Final Feature Matrix Shape: (14211, 1025)


In [60]:
joblib.dump(scaler, 'price_scaler.pkl')

['price_scaler.pkl']

In [None]:
np.save('master_vectors.npy', master_vectors)

### Make ChromaDB

In [64]:
df.columns

Index(['Unnamed: 0.1', 'Unnamed: 0', 'p_id', 'price', 'brand', 'log_price',
       'cleaned_description', 'final_text', 'image_exists'],
      dtype='object')

In [65]:
client = chromadb.PersistentClient(path="./fashion_vector_db")
collection = client.get_or_create_collection(name="multimodal_fashion", metadata={"hnsw:space": "cosine"})

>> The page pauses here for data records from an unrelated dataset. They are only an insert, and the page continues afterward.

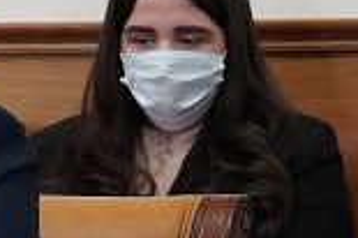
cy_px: 238
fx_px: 2603
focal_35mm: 262
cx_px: 159
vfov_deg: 5.2
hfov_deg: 7.9
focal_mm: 30
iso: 2000
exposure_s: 1/160
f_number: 5.6
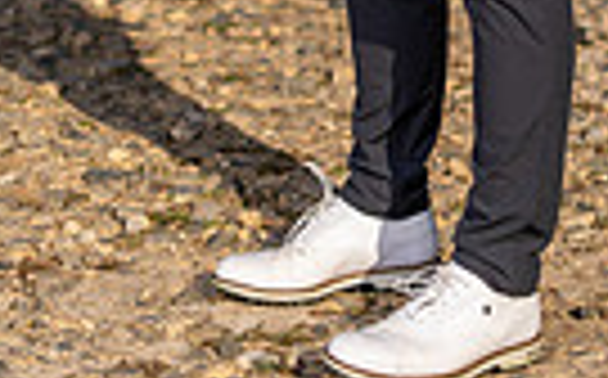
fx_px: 2813
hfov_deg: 12.3
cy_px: -562
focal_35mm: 170
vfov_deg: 7.2
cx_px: 345
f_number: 1.8
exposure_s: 1/5000
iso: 64
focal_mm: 50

# 2. Prepare Data (IDs must be strings)
ids = df['p_id'].astype(int).astype(str).tolist()
# Convert only necessary metadata to save space
metadatas = df[['brand', 'price', 'final_text']].to_dict('records')

# 3. Batch Ingestion (ChromaDB works best with batches of ~1000)
BATCH_SIZE = 1000
for i in tqdm(range(0, len(ids), BATCH_SIZE)):
    batch_ids = ids[i : i + BATCH_SIZE]
    batch_vectors = master_vectors[i : i + BATCH_SIZE].tolist() # Must be a list
    batch_metadata = metadatas[i : i + BATCH_SIZE]
    
    collection.upsert(
        ids=batch_ids,
        embeddings=batch_vectors,
        metadatas=batch_metadata
    )

print(f"✅ Ingestion Complete! Total items: {collection.count()}")

100%|██████████| 15/15 [00:02<00:00,  6.27it/s]

✅ Ingestion Complete! Total items: 14211